Quantized GGUF Models

What is it?¶

Salvatore Sanfilippo (antirez), the creator of Redis, released DwarfStar 4 (ds4) — a dedicated local inference engine for DeepSeek V4 Flash. Unlike general-purpose runners, ds4 is laser-focused on one model and one goal: make a 284B MoE model feel finished end-to-end on local hardware.
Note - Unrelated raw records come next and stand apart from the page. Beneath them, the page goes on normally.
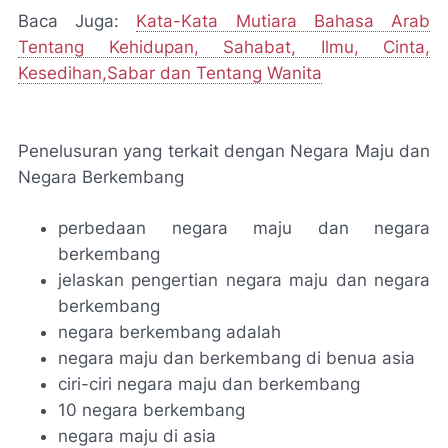
Baca Juga:
Kata-Kata Mutiara Bahasa Arab
Tentang Kehidupan, Sahabat, Ilmu, Cinta,
Kesedihan,Sabar dan Tentang Wanita
Penelusuran yang terkait dengan Negara Maju dan
Negara Berkembang
perbedaan negara maju dan negara
berkembang
jelaskan pengertian negara maju dan negara
berkembang
negara berkembang adalah
negara maju dan berkembang di benua asia
ciri-ciri negara maju dan berkembang
10 negara berkembang
negara maju di asia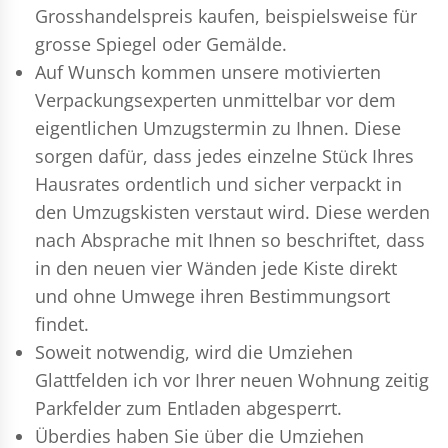
Grosshandelspreis kaufen, beispielsweise für
grosse Spiegel oder Gemälde.
Auf Wunsch kommen unsere motivierten
Verpackungsexperten
unmittelbar vor dem
eigentlichen Umzugstermin zu Ihnen. Diese
sorgen dafür, dass jedes einzelne Stück Ihres
Hausrates ordentlich und sicher verpackt in
den Umzugskisten verstaut wird. Diese werden
nach Absprache mit Ihnen so beschriftet, dass
in den neuen vier Wänden jede Kiste direkt
und ohne Umwege ihren Bestimmungsort
findet.
Soweit notwendig, wird die Umziehen
Glattfelden ich vor Ihrer neuen Wohnung zeitig
Parkfelder zum Entladen abgesperrt.
Überdies haben Sie über die Umziehen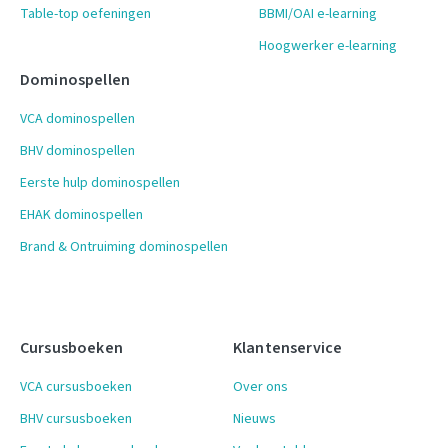
Table-top oefeningen
BBMI/OAI e-learning
Hoogwerker e-learning
Dominospellen
VCA dominospellen
BHV dominospellen
Eerste hulp dominospellen
EHAK dominospellen
Brand & Ontruiming dominospellen
Cursusboeken
Klantenservice
VCA cursusboeken
Over ons
BHV cursusboeken
Nieuws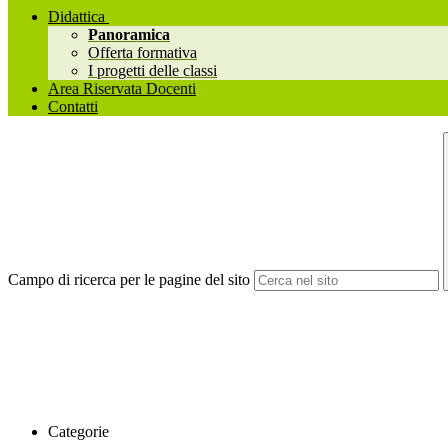
Didattica
Panoramica
Offerta formativa
I progetti delle classi
Area Riservata Docenti
Contatti
Campo di ricerca per le pagine del sito
Categorie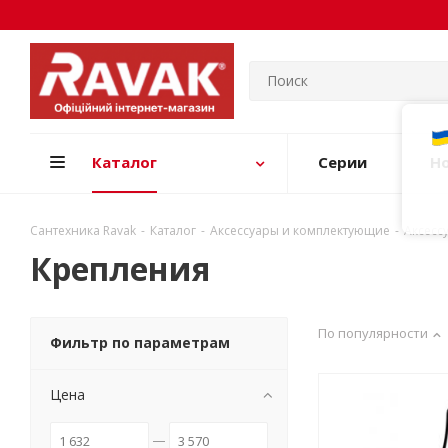
Каталог
Серии
Н
Сантехника Ravak
-
Каталог
-
Аксессуары и комплектующие
-
Аксесс
Крепления
По популярности
Фильтр по параметрам
Цена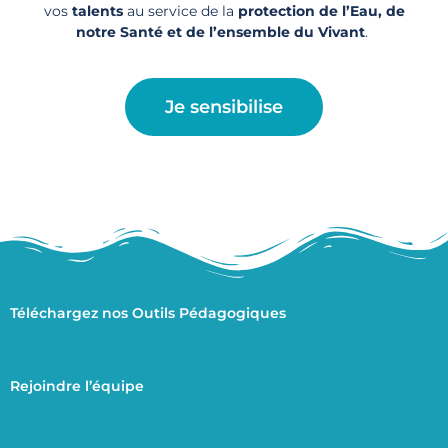
vos
talents
au service de la
protection de l’Eau, de
notre Santé et de l’ensemble du Vivant
.
Je sensibilise
Téléchargez nos Outils Pédagogiques
Rejoindre l’équipe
git clone https://github.com/antirez/ds4
cd ds4 && make        # Metal (macOS)
# or
make cuda             # CUDA (Linux)
./ds4 --model ds4-flash-q4_k_m.gguf --prompt "Explain MoE attention"

Why DeepSeek V4 Flash?¶


Speed	Fewer active parameters per token via Mixture of Experts. Sub-second generation on consumer GPUs.
Smart thinking	Thinking length scales with problem complexity — often ⅕ of comparable models.
1M context	Native million-token context. No hacks, no sliding window approximations.
KV cache on disk	KV cache lives on SSD, not RAM. Modern NVMe is fast enough for real-time inference.
Runs on 96GB	A 284B MoE model on a MacBook. 2-bit quantized, Metal-accelerated.
Frontier quality	Superior English and Italian generation. Quasi-frontier quality without the cloud.

KV cache on disk¶

The most radical idea: KV cache lives on disk, not RAM. Modern MacBook SSDs are fast enough that persisting KV state to NVMe is practical. This changes what "long context" means for local inference.

Built on llama.cpp¶

"This project would not exist without llama.cpp and GGML. We are thankful and indebted." — antirez

ds4 doesn't link against GGML but inherits the GGUF quant formats, kernel designs, and ecosystem.